Content starts

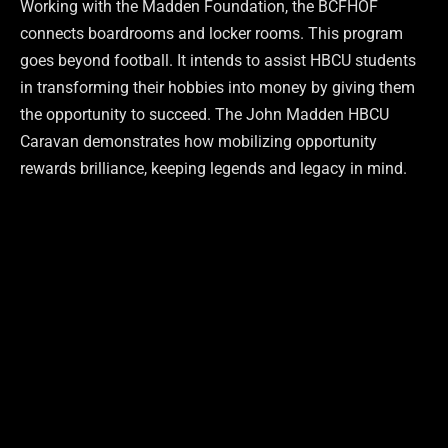
Working with the Madden Foundation, the BCFHOF
connects boardrooms and locker rooms. This program
goes beyond football. It intends to assist HBCU students
in transforming their hobbies into money by giving them
the opportunity to succeed. The John Madden HBCU
Caravan demonstrates how mobilizing opportunity
rewards brilliance, keeping legends and legacy in mind.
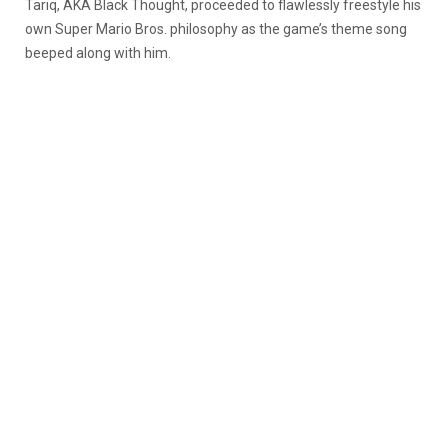
Tariq, AKA Black Thought, proceeded to flawlessly freestyle his
own Super Mario Bros. philosophy as the game’s theme song
beeped along with him.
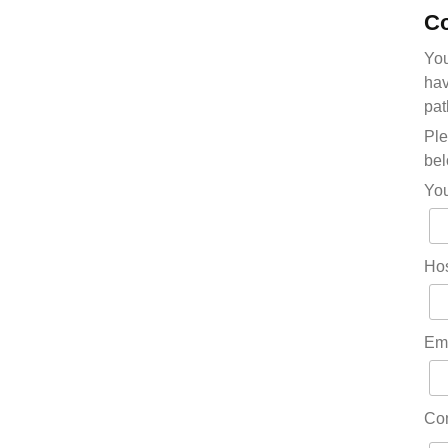
Co
You
hav
pat
Ple
bel
Yo
Hos
Em
Co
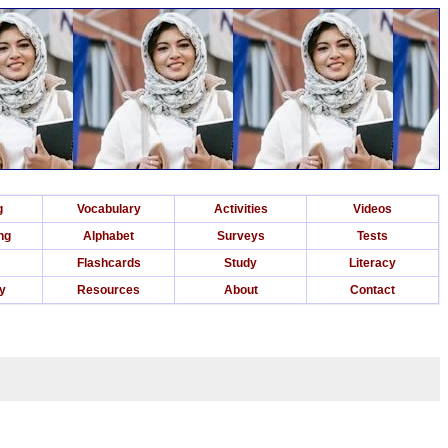
g
Vocabulary
Activities
Videos
ng
Alphabet
Surveys
Tests
Flashcards
Study
Literacy
ry
Resources
About
Contact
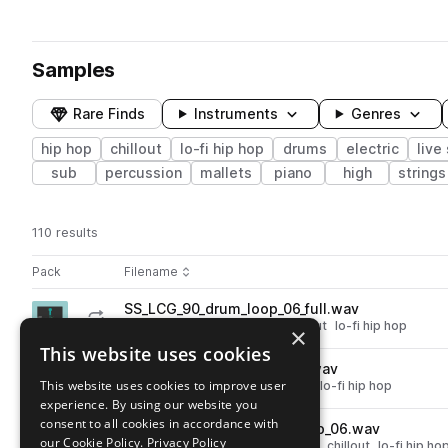
Samples
Rare Finds
Instruments
Genres
hip hop
chillout
lo-fi hip hop
drums
electric
live
sub
percussion
mallets
piano
high
strings
110 results
Actions
Pack
Filename
Play controls
Sort by
SS_LCG_90_drum_loop_06_full.wav
play
drums
hip hop
grooves
chillout
lo-fi hip hop
×
Go to Lofi Chill Hop Guitars pack
This website uses cookies
SS_LCG_90_bass_loop_10_a.wav
play
This website uses cookies to improve user
bass
hip hop
electric
chillout
lo-fi hip hop
experience. By using our website you
Go to Lofi Chill Hop Guitars pack
consent to all cookies in accordance with
SS_LCG_90_atmosphere_loop_06.wav
play
our Cookie Policy.
Privacy Policy
fx
hip hop
atmospheres
noise
chillout
lo-fi hip ho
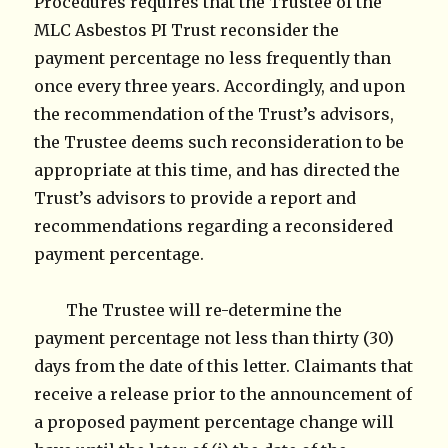
Procedures requires that the Trustee of the
MLC Asbestos PI Trust reconsider the
payment percentage no less frequently than
once every three years. Accordingly, and upon
the recommendation of the Trust’s advisors,
the Trustee deems such reconsideration to be
appropriate at this time, and has directed the
Trust’s advisors to provide a report and
recommendations regarding a reconsidered
payment percentage.
The Trustee will re-determine the
payment percentage not less than thirty (30)
days from the date of this letter. Claimants that
receive a release prior to the announcement of
a proposed payment percentage change will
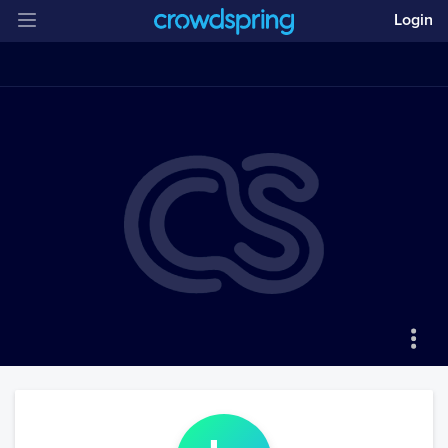
Login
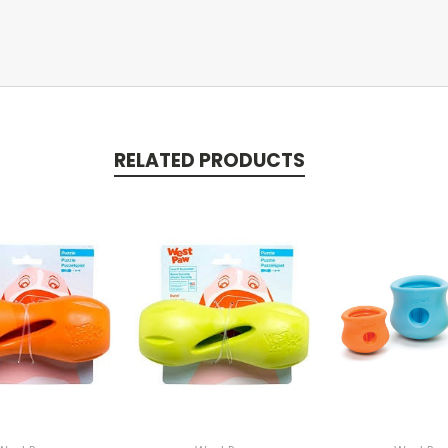
RELATED PRODUCTS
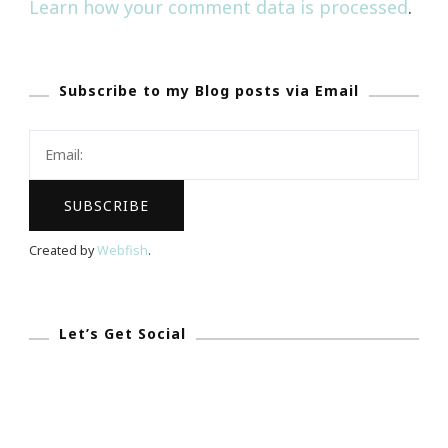
Learn how your comment data is processed
.
Subscribe to my Blog posts via Email
Created by
Webfish
.
Let’s Get Social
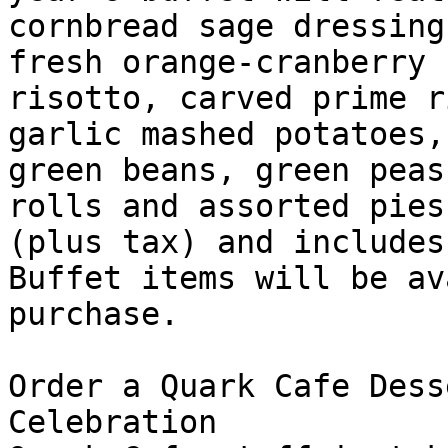
cornbread sage dressing
fresh orange-cranberry 
risotto, carved prime r
garlic mashed potatoes,
green beans, green peas
rolls and assorted pies
(plus tax) and includes
Buffet items will be av
purchase. 

Order a Quark Cafe Dess
Celebration 
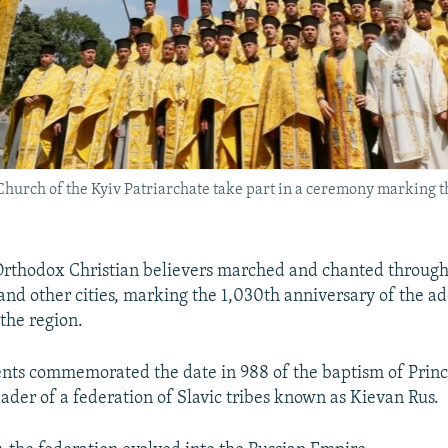
rch of the Kyiv Patriarchate take part in a ceremony marking th
rthodox Christian believers marched and chanted through 
and other cities, marking the 1,030th anniversary of the ad
 the region.
ents commemorated the date in 988 of the baptism of Princ
ader of a federation of Slavic tribes known as Kievan Rus.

Content ends

(WHAT NEEDS TO BE DONE):
Reproduce the text read from every one of the entries above, line for line and unchanged, and leave the pictures out of your answer.

(RESULT FOR THIS EXERCISE):
Working with the Madden Foundation, the BCFHOF
connects boardrooms and locker rooms. This program
goes beyond football. It intends to assist HBCU students
in transforming their hobbies into money by giving them
the opportunity to succeed. The John Madden HBCU
Caravan demonstrates how mobilizing opportunity
rewards brilliance, keeping legends and legacy in mind.
Tariq, AKA Black Thought, proceeded to flawlessly freestyle his
own Super Mario Bros. philosophy as the game’s theme song
beeped along with him.
Co
You
hav
pat
Ple
bel
Yo
Hos
Em
Co
g
Vocabulary
Activities
Videos
ng
Alphabet
Surveys
Tests
Flashcards
Study
Literacy
ry
Resources
About
Contact
Samples
Rare Finds
Instruments
Genres
hip hop
chillout
lo-fi hip hop
drums
electric
live
sub
percussion
mallets
piano
high
strings
110 results
Actions
Pack
Filename
Play controls
Sort by
SS_LCG_90_drum_loop_06_full.wav
play
drums
hip hop
grooves
chillout
lo-fi hip hop
×
Go to Lofi Chill Hop Guitars pack
This website uses cookies
SS_LCG_90_bass_loop_10_a.wav
play
This website uses cookies to improve user
bass
hip hop
electric
chillout
lo-fi hip hop
experience. By using our website you
Go to Lofi Chill Hop Guitars pack
consent to all cookies in accordance with
SS_LCG_90_atmosphere_loop_06.wav
play
our Cookie Policy.
Privacy Policy
fx
hip hop
atmospheres
noise
chillout
lo-fi hip ho
Procedures requires that the Trustee of the
MLC Asbestos PI Trust reconsider the
payment percentage no less frequently than
once every three years. Accordingly, and upon
the recommendation of the Trust’s advisors,
the Trustee deems such reconsideration to be
appropriate at this time, and has directed the
Trust’s advisors to provide a report and
recommendations regarding a reconsidered
payment percentage.
The Trustee will re-determine the
payment percentage not less than thirty (30)
days from the date of this letter. Claimants that
receive a release prior to the announcement of
a proposed payment percentage change will
Login
RELATED PRODUCTS
Learn how your comment data is processed
.
Subscribe to my Blog posts via Email
Created by
Webfish
.
Let’s Get Social
cornbread sage dressing
fresh orange-cranberry 
risotto, carved prime r
garlic mashed potatoes,
green beans, green peas
rolls and assorted pies
(plus tax) and includes
Buffet items will be av
purchase. 

Order a Quark Cafe Dess
Celebration 
rch of the Kyiv Patriarchate take part in a ceremony marking th
rthodox Christian believers marched and chanted through 
and other cities, marking the 1,030th anniversary of the ad
 the region.
ents commemorated the date in 988 of the baptism of Princ
ader of a federation of Slavic tribes known as Kievan Rus.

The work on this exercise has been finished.